Excerpted text ->
-- Opening Marker --

In the Land of Invented Languages - Arika Okrent [101]
In this atmosphere of lively exchange and discussion, some critical standards have emerged. Languages that are too Englishy are frowned upon, as are “kitchen sink” languages or “Frankenlangs,” which just throw together every cool feature the author can think of but don't make sense as a whole. First timers often make the mistake of excitedly trumpeting a great new idea for marking pronouns, or negating sentences, or indicating tense, only to be patiently referred to the hundreds of natural languages that already do it that way. It is much harder to come up with something original than one might think. And while originality is appreciated, it must be backed up by complexity and depth. The most respected languages in the conlang community often have years of work behind them, and may even be attached to whole “conworlds” or “concultures” that help give them coherence and a model “literature.”
It is clear that the upper-echelon active conlangers have a lot of knowledge about a wide range of natural languages. Many critiques of proposed conlang features branch off into lengthy dis-cussions about exotic Australian languages or the sound-change rules of ancient Greek. In the summer of 2007, I attended the second annual Language Creation Conference in Berkeley, where about forty conlangers gathered to give presentations, participate in workshops, and socialize. The technical level of the discussions was sometimes incredibly high; people really knew their stuff. When one presenter began by playing some sound files and asking the audience to guess which languages they were, someone guessed right every time—Breton, Finnish, Navajo.

-- Closing Marker --

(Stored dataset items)
-- Opening Marker --

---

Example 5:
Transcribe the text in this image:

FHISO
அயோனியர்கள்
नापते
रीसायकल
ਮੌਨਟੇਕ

-- Closing Marker --

Explore the material ->
**a.** According to the invented-languages passage, about how many conlangers gathered at the 2007 Language Creation Conference?
**b.** Pick up the invented-languages passage right after its final sentence and continue it for a paragraph.

Expected results ->
**a.** About forty.

**b.**
For these language inventors, language was not an enemy to be tamed or reformed but a muse. And they bowed down before her. Jeff Burke, a tall man who seemed nervous and shy at the podium, explained how he had been inspired to build his own family of “Central Mountain” languages by the incredible beauty he found in Mohawk when he took a course on it in college. He said the language “did something to me,” and he began to dig into the history of the language, becoming a self-taught expert in the development of Mohawk from Proto-Iroquoian. He was also fascinated by Cheyenne and wanted to capture “the spirit of its sounds,” so he studied the development of the language from Proto-Algonquian. His talk didn't focus so much on his own creation as on the real languages that inspired it. He wanted us to understand where his artistic vision had come from. As he went over the complicated details of the Mohawk pronominal system, he spoke softly, but with such love and wonder in his voice that I thought he might burst into tears.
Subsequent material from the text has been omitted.